# [Task brief]
Omitting any pictures, transcribe the entries below exactly.

# [Exercise material]

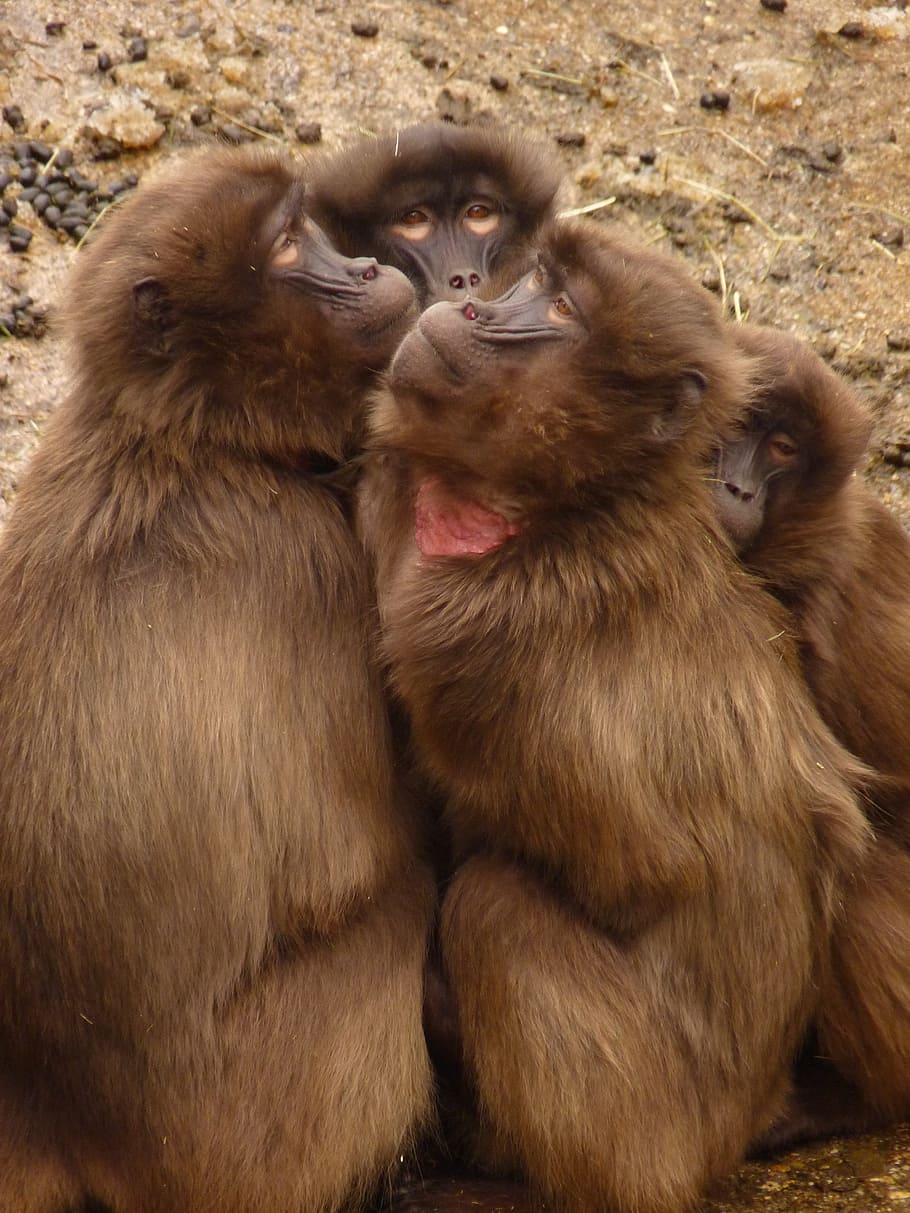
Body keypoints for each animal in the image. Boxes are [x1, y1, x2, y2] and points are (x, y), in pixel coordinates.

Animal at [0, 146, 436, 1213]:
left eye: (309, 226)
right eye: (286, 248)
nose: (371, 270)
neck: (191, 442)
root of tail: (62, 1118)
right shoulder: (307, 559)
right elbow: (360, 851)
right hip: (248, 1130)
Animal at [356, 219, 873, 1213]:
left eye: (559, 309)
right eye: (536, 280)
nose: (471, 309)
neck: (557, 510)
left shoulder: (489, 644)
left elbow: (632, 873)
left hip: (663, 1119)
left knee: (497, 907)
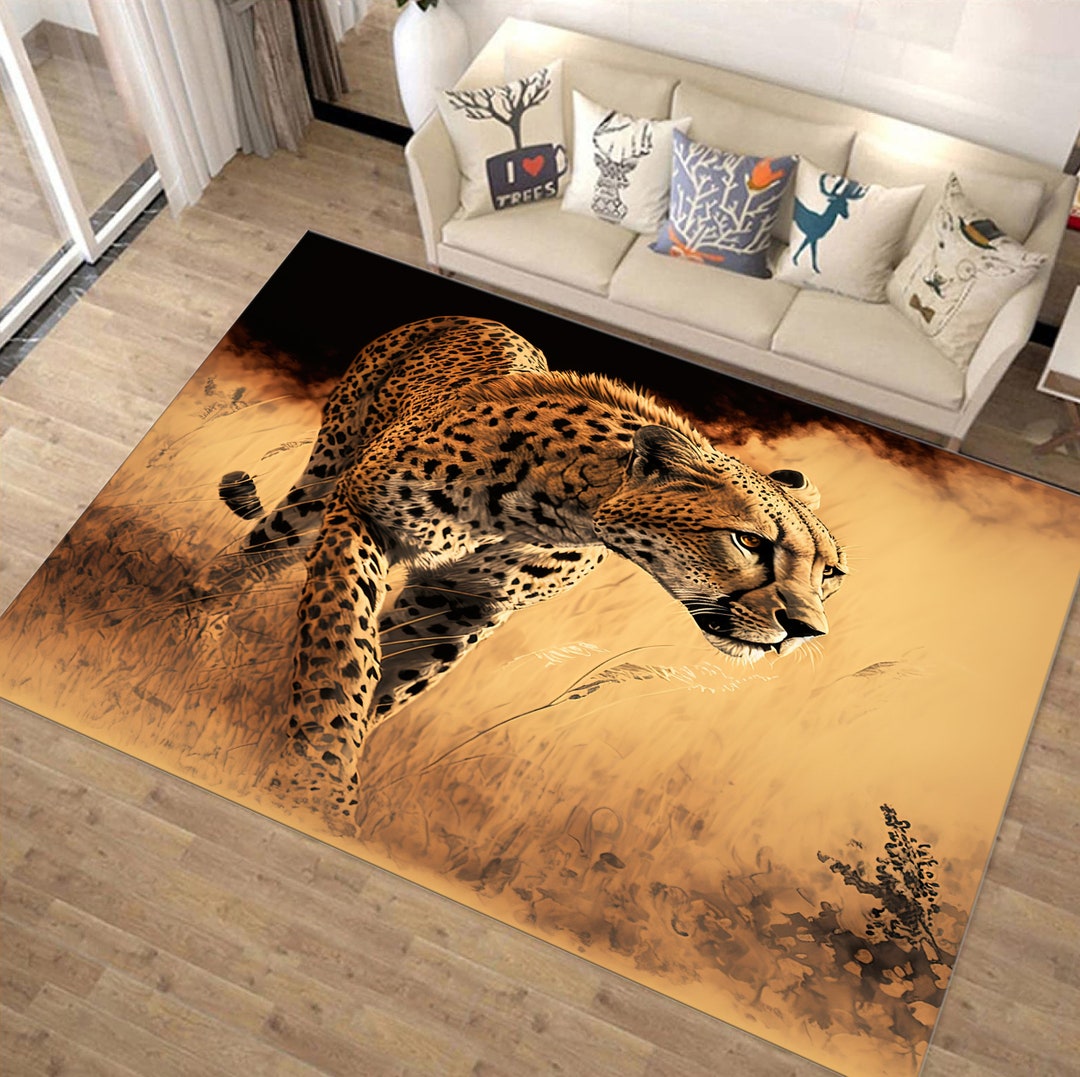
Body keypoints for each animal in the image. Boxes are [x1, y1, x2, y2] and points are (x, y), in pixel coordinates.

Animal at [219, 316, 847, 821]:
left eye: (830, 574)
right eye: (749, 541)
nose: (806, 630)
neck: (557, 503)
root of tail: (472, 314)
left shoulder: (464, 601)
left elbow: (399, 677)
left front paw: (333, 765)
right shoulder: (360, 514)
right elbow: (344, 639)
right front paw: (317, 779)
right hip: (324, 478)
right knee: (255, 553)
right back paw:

# [Exercise solution]
Body keypoints for each animal in the image. Boxes are [x1, y1, x2, y2] and points are (x, y), in pixel coordinates.

Animal at [0, 146, 436, 1213]:
left eye: (309, 226)
right eye: (286, 248)
nose: (371, 270)
neck: (191, 442)
root of tail: (62, 1118)
right shoulder: (307, 559)
right elbow: (360, 851)
right hip: (248, 1130)
Animal at [356, 219, 873, 1213]:
left eye: (559, 309)
right eye: (536, 280)
nose: (471, 309)
neck: (557, 510)
left shoulder: (489, 644)
left elbow: (632, 873)
left hip: (663, 1119)
left knee: (497, 907)
Body keypoints for each animal in the image. Boxes are [x1, y1, x2, y2] and points are (x, y), in pixel coordinates.

Animal at [219, 316, 847, 821]:
left eye: (830, 574)
right eye: (749, 541)
nose: (806, 630)
neck: (557, 503)
root of tail: (472, 314)
left shoulder: (464, 601)
left elbow: (399, 677)
left front paw: (333, 765)
right shoulder: (360, 514)
right elbow: (344, 639)
right front paw: (317, 779)
right hip: (324, 478)
right knee: (255, 553)
right back paw:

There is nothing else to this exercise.